* **ЧТО СДЕЛАТЬ**:
• A. Процитируйте из рецензии всё, начиная со слов «Мерцание смыслов в» и заканчивая словами «к авангардному роману.».
• B. Назовите все части, из которых, по словам рецензии, состоит книга «Роман одной жизни».

* **ФРАГМЕНТ ДОКУМЕНТА**:
Опубликовано в журнале Знамя, номер 10, 2008
Жизнь как роман
Вадим Баевский. Роман одной жизни. — СПб.: Нестор-История, 2007.
Мерцание смыслов в самом этом слове — “роман” — так привлекательно. Многие уже играли им.
Но роман В. Баевского совсем особой природы. Его уже назвали воспоминаниями, а его стилистику возводят к авангардному роману.
Он и правда построен необычно. Три части — “События”, “Поэты”, “Филологи” — самостоятельны и внутренне законченны, но перекликаются между собой; и это не простые повторы и даже не скрепы, необходимые для вещи большого объема. Вероятно, здесь лежит некий ключ к тому, чтобы мы осознали единство романа, личности автора, единство одной жизни, наконец. Вадим Соломонович Баевский давно уже стал классиком российского стиховедения. Для него филология, поэзия и проза составляют единый мир. Он автор многих литературоведческих книг (и бессчетного числа статей), в том числе исследований о лирике Б. Пастернака, Д. Самойлова, о романе “Евгений Онегин”…
Может быть, как раз здесь, в “Онегине”, лежит ключ к разгадке заглавия книги. Не игра со словом “роман”, а осознание жизни как романа, чувство ответственности, серьезности того и другого — при всем артистизме, немыслимом, конечно же, без творческой игры, — такое понимание, кажется мне, восходит к Пушкину, и в первую очередь к “Евгению Онегину”, где в финале прямо говорится о романе жизни и о расставании автора с героем, причем жизнь и создаваемый на глазах у читателя роман уподобляются друг другу.

* **СОХРАНЁННЫЕ ДАННЫЕ**:
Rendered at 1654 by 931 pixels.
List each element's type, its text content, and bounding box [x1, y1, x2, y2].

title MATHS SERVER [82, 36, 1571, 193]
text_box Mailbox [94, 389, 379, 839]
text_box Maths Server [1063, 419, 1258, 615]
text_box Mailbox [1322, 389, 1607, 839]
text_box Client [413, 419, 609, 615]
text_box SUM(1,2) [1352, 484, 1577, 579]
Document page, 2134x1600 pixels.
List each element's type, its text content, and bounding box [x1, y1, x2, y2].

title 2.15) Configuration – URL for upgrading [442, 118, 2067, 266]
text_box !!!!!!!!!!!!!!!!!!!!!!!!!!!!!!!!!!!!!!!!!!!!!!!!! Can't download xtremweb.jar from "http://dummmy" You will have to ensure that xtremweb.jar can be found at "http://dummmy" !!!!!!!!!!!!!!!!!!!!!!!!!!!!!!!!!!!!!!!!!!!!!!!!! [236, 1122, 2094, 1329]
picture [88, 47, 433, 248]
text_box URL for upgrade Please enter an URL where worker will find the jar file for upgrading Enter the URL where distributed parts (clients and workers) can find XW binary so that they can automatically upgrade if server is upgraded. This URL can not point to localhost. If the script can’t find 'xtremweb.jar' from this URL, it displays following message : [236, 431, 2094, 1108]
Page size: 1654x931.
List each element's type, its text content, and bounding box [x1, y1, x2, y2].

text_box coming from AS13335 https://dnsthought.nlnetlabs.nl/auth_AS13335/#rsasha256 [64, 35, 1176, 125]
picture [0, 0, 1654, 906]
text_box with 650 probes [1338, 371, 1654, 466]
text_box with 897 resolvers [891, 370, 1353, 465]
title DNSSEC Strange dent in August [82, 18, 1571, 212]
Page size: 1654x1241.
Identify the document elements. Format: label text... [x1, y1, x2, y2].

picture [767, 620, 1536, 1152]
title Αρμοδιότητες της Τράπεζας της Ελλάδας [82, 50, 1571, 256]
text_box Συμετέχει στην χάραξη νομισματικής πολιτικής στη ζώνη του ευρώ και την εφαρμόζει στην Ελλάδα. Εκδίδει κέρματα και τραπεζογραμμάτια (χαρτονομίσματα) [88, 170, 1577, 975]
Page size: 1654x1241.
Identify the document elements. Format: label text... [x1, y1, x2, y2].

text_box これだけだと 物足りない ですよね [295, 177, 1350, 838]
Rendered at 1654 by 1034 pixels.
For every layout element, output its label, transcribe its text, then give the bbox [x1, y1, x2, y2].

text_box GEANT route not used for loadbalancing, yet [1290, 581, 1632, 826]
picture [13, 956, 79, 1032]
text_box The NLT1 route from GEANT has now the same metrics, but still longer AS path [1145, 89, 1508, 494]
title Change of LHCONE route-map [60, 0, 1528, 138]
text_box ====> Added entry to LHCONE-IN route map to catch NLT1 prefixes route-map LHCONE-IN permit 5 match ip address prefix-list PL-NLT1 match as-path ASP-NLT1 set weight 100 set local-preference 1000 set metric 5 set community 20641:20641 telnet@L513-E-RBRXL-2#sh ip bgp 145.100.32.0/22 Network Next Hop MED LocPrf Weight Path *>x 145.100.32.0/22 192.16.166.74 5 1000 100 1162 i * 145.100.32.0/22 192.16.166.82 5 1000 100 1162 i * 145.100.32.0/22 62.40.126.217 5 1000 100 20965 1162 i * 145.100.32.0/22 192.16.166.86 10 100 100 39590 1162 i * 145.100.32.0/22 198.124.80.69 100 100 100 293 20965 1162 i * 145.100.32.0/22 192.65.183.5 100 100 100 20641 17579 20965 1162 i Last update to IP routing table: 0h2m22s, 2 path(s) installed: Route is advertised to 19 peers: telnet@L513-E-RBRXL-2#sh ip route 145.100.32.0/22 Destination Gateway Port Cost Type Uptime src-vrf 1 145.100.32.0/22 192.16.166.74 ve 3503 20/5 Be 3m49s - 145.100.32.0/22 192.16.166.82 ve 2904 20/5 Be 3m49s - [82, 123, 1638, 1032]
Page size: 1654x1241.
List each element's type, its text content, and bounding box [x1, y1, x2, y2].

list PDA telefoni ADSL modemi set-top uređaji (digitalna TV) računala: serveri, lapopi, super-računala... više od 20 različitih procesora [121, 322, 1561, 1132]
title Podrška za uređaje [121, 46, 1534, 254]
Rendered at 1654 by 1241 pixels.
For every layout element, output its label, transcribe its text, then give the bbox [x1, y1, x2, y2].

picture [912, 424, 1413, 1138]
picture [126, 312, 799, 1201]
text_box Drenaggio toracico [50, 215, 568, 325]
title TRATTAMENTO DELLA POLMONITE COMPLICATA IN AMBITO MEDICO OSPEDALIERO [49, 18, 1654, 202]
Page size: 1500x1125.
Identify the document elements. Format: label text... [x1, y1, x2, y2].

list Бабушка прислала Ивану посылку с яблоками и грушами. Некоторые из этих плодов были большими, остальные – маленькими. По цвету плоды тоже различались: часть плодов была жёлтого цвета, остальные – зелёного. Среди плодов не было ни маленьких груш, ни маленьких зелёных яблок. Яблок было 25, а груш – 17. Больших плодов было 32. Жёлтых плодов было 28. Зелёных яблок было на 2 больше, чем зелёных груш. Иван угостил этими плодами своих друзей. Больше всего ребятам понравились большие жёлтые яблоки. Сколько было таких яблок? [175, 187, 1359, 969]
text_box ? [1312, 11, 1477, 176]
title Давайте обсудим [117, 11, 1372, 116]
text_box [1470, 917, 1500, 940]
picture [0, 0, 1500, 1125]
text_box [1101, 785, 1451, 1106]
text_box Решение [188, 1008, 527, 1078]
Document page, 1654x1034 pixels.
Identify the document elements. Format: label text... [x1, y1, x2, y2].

* **ОТВЕТЫ ПО ЗАДАНИЯМ**:
• A.
Мерцание смыслов в самом этом слове — “роман” — так привлекательно. Многие уже играли им.
Но роман В. Баевского совсем особой природы. Его уже назвали воспоминаниями, а его стилистику возводят к авангардному роману.

• B. «События», «Поэты», «Филологи».